# How to clean poo stuck to the butt



## Alpaca

Miu is a long haired domestic tabby. You can imagine what happens when the butt fur gets a bit long....

With no prior experience in butt cleaning assistance, Miu has no idea that asides from herself, someone else can clean her butt!

So, here's some steps and tips that worked for me to help out some first time cat owners:

I held her upside down in my arms. I'm right handed. My left arm cradled her and I also flipped her tail down towards the floor with my left fingers as I cleaned with my right hand. She struggled for a while, but when she realized I meant business, she calmed down and ceased to move. I removed the big piece that was stuck, careful to not smoosh it. Then I was able to even use some scissors to clip the fecal caked fur and also able to apply a warm/hot water moistened paper towel to wash it up a bit. 

Since this is the first time, she would stay still and then attempt some struggles. I held fast, then she'd stop. I talked gently to her and made sure I used warm to hot water on her butt. I was able to even clean her anus too. Kinda funny cuz her foot was against my cheek. It's quite warm!

After this 'ordeal', I gave her a big piece of tasty freeze dried chicken breast treat. She totally appreciated that part! Of course, Rocky the dog comes in at that moment and I have to give a piece to him too. 

And yes, next time I go to the vet, she gets a nice butt shave!


----------



## catloverami

With blunt nose scissors, trim fur back from the anus about 1-1/2 inches. This will keep the poo from sticking into her fur. If it still gets tangled, just trim back the breeches a little shorter. This is a DIY job that is easy to do and doesn't require a vet visit.


----------



## Alpaca

Your method is only possible if your cat doesn't claw your arms to ribbons first. When I attempted the similar version I outlined above, I was lucky to come out of it fairly unscathed asides from a few scratches here and there. She was hissing at me, but I was able to talk her out of it and she backed down.

When she was spayed, I got the vet to shave her butt and I totally loved it. It's almost like seeing your lawn trimmed after it's been long for a while. Neat and tidy.


----------



## Mitts & Tess

Alpaca said:


> When she was spayed, I got the vet to shave her butt and I totally loved it. It's almost like seeing your lawn trimmed after it's been long for a while. Neat and tidy.




Laughing out loud! Good comparrison!

Its funny what brings us contentment! A newly shaved butt!


----------



## GeorgesMom

I just had this fun with Freddie this morning. He was flopping around in his litter box like a fish-You could tell he was frantically thinking "Get it off!!! Get it off!!!" 

He is apparently a fairly logical little cat because he was pressing his butt down on top of the litter, thinking, i guess, if it didn't *drop* off then maybe contact with the litter would do it.

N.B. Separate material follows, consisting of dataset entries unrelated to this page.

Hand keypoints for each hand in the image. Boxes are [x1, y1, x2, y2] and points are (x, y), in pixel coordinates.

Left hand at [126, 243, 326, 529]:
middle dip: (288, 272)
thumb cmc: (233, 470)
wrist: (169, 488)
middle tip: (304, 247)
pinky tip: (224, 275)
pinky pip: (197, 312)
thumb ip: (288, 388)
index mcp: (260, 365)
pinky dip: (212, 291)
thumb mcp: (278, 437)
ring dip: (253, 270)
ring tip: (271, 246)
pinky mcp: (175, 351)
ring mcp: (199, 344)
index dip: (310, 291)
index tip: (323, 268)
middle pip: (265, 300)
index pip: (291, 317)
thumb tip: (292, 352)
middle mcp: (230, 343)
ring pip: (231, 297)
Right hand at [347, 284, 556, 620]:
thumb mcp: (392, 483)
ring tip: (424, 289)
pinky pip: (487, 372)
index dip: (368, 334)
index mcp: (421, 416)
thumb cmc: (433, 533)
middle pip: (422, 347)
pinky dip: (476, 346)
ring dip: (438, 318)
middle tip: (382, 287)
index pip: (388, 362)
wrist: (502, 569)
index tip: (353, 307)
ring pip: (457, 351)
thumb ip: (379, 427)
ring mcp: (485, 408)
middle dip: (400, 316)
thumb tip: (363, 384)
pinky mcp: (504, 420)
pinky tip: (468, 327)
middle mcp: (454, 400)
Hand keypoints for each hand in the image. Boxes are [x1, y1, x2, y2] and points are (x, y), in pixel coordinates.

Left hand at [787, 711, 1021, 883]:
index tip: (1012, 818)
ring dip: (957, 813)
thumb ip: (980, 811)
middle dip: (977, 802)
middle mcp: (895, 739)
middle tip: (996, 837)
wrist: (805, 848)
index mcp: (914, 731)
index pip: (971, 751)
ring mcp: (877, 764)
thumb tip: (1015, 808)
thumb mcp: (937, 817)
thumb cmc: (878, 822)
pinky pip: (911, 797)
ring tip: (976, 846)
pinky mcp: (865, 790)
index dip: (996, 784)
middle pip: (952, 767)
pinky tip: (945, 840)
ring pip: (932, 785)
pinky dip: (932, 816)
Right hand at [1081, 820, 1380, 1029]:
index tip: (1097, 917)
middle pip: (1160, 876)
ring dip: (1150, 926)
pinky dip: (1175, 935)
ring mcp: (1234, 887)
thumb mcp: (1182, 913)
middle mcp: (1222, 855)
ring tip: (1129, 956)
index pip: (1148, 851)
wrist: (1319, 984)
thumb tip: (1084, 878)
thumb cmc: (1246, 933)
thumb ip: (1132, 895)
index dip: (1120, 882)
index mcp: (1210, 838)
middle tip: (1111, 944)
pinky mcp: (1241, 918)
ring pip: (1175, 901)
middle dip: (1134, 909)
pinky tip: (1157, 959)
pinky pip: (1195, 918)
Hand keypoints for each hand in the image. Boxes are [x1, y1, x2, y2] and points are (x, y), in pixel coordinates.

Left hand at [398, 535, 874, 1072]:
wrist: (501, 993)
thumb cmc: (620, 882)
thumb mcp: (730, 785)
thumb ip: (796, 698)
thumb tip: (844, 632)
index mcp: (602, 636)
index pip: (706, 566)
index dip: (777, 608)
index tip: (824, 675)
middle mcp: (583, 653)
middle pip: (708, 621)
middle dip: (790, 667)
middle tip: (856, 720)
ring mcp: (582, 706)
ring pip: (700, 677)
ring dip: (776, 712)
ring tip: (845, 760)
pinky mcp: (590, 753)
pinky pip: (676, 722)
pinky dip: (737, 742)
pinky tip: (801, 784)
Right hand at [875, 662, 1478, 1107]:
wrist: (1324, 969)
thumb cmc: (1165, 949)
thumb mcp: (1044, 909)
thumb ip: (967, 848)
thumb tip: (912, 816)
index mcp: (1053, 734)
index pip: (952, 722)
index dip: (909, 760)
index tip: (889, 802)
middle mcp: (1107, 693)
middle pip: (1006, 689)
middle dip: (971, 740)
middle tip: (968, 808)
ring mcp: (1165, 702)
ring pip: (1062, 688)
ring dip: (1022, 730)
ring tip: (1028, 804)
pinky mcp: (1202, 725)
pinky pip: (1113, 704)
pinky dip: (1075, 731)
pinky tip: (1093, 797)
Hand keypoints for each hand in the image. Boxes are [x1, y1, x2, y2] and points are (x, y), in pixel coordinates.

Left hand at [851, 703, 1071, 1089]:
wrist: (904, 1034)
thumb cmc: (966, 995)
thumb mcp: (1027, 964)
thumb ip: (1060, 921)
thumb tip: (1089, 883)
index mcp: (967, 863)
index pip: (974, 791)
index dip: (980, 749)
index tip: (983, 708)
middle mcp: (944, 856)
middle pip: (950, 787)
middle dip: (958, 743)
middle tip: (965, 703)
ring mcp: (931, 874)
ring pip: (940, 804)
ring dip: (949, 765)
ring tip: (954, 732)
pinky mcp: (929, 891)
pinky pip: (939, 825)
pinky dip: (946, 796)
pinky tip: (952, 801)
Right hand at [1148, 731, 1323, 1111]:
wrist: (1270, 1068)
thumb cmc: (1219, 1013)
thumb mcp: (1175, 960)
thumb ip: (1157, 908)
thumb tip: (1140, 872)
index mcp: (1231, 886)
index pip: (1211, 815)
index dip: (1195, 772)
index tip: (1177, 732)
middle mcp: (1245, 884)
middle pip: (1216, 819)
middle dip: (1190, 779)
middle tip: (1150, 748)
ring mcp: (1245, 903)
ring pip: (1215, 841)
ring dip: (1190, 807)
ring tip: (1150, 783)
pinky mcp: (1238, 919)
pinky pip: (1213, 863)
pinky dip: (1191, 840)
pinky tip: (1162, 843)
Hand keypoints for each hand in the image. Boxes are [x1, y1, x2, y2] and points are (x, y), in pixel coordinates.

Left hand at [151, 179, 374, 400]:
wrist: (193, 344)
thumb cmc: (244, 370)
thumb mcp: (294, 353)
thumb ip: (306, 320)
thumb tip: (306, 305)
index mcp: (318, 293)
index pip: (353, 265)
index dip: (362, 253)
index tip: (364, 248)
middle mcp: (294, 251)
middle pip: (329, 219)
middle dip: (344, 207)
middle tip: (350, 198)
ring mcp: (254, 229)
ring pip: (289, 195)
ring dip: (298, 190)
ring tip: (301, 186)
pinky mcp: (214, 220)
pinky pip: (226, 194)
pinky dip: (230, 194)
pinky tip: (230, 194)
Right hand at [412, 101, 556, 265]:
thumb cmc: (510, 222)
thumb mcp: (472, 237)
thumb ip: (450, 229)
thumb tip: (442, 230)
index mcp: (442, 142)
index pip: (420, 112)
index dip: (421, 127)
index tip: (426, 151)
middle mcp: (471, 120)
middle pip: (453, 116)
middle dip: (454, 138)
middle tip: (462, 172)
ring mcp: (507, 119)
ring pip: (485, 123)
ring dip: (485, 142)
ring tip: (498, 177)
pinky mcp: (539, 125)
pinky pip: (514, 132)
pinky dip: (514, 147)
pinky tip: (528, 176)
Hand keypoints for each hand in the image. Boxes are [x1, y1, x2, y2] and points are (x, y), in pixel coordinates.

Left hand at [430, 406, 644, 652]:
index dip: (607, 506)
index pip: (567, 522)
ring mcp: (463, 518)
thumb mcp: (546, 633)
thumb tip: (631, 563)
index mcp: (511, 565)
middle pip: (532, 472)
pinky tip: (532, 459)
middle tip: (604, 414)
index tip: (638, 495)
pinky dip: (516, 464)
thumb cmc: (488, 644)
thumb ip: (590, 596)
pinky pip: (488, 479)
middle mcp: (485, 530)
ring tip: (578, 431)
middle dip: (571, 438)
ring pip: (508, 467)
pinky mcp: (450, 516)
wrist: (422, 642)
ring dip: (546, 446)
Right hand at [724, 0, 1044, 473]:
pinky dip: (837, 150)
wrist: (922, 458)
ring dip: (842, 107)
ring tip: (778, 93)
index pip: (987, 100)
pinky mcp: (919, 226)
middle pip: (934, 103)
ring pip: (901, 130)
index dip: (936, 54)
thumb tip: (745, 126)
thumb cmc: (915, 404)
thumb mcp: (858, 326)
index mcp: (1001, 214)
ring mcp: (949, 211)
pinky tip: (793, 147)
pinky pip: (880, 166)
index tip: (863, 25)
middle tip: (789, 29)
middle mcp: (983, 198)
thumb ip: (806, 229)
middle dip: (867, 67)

Once I got the offending poop cleared away, I noticed him squinting. His flailings had ended up getting a couple of grains of litter in his right eye, poor dude. I very carefully got that out with the corner of a tissue and he immediately relaxed and was very grateful!


----------



## Alpaca

Oh I had the pleasure of rescuing Miu from a case of the dingleberries this morning. The indication I got was a loud rhythmic thump thump of the thing as she sat on a ledge with her tail hanging over the edge and waving. I'm like what IS that noise....OH. And I grabbed her like a football to the laundry room for dingleberry maintenance.

But wow, I'm amazed. She relaxed as I had her upside down again and cleaned her up. I'm happy that she allowed me to cut some more of the offending fur snowpants that was developing. I can't wait til next Wed for the butt shave!


----------



## Feisty Kitten

I have the poo problem with my persians. I usually dunk their bum in warm water and swish around a bit with a glove on. They hate me after. 

I do cut it away if I can, but if not, they go in the sink!


----------



## kitty13

We have the poo problem with our Manx, BooBoo. Apparently this is an issue with manx kitties because they are missing the tail structure and the other muscles, etc. that come along with that structure. Boo actually lets us sit him in a sink full of water so he can soak and then shampoo. lol I bet he'd appreciate being shaved like someone mentioned earlier!


----------